Temos sorte que os curadores – dois especialistas em fotografia do Pompidou e um da Getty – ponham agora em acção esta exposição minuciosa e bem pesquisada. Os tempos estão maduros para uma apreciação aprofundada do papel da fotografia na arte do início a meados do século XX, particularmente em relação ao surrealismo, e é agora aceite que a diversidade estilística e material numa obra maior não é uma obra negativa. Mas acima de tudo, existe um consenso, há muitos anos, de que as mulheres têm estado seriamente subrepresentadas, que a história do modernismo não é um livro fechado nem um jogo de soma zero, e que as mulheres precisam de receber o que lhes é devido. A merecida ascendência de Maar da obscuridade à séria aceitação institucional nada faz para diminuir as realizações dos outros, mas dá mais ressonância a um período de grande interesse estético, social, intelectual e político, mostrando-nos no processo um artista muito bom a trabalhar.
1 O terreno para esta retrospectiva foi preparado por quatro pequenas exposições de museus que tiveram origem na Europa entre 1997 e 2014. (Ver a secção “Cronologia” de Damarice Amao, Amanda Maddox, e Karolina Ziebinska-Lewandowska, eds, Dora Maar, Los Angeles, J. Paul Getty Museum, 2019, p. 191). Anteriormente, Maar estava muito abaixo do radar. Quando morreu em 1997, a sua arte foi leiloada, a maior parte dela em lotes mal documentados. A venda gerou um bom negócio de interesse público, mas apenas porque incluía vários Picassos que a Maar tinha possuído.

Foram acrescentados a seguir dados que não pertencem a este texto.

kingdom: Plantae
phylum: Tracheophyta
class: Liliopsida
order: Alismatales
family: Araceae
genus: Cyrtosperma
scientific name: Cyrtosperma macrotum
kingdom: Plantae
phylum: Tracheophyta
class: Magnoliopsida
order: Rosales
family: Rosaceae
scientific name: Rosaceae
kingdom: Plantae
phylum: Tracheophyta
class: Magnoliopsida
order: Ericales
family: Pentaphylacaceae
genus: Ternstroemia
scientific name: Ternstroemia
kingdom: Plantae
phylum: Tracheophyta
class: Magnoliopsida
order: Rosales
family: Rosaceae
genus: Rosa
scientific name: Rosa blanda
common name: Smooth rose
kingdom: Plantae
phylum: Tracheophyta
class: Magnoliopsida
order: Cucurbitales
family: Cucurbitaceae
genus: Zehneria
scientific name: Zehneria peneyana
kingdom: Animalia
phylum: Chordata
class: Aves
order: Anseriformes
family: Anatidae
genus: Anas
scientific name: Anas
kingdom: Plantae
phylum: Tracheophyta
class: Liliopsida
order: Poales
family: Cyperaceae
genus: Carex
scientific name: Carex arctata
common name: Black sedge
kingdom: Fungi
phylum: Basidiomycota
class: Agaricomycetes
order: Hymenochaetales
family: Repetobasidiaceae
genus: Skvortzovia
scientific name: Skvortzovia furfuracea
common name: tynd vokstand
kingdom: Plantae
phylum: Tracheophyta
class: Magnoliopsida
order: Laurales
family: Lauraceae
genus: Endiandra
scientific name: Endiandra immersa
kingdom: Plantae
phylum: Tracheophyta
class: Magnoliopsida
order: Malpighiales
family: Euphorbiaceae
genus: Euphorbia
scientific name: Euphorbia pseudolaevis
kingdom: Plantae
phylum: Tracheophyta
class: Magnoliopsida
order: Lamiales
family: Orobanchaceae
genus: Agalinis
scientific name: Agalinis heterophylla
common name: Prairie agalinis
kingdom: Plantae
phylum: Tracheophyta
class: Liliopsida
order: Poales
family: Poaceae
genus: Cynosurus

2 Ter raízes judaicas em França durante a guerra colocou-a em risco considerável. Enquanto Maar permaneceu em França com Picasso, o seu pai voltou à segurança de Buenos Aires pouco depois da França ter sido ocupada.
3 Fotografia surrealista – isto é, trabalho que é surrealista em si mesmo, em vez de retratar a arte surrealista – ocupou um lugar relativamente pequeno nas grandes exposições do movimento, que se concentraram em objectos e pinturas. A fotografia foi mais frequentemente incluída em publicações ligadas ao surrealismo. A actual reavaliação da relação do Surrealismo com a fotografia começou seriamente com “Surrealismo Fotográfico” (1979) na Nova Galeria (hoje Museu) de Arte Contemporânea, Cleveland, e ganhou ímpeto no início dos anos 80. Hoje em dia dificilmente se poderia pensar em ter uma exposição surrealista de base ampla sem uma presença fotográfica de grande dimensão.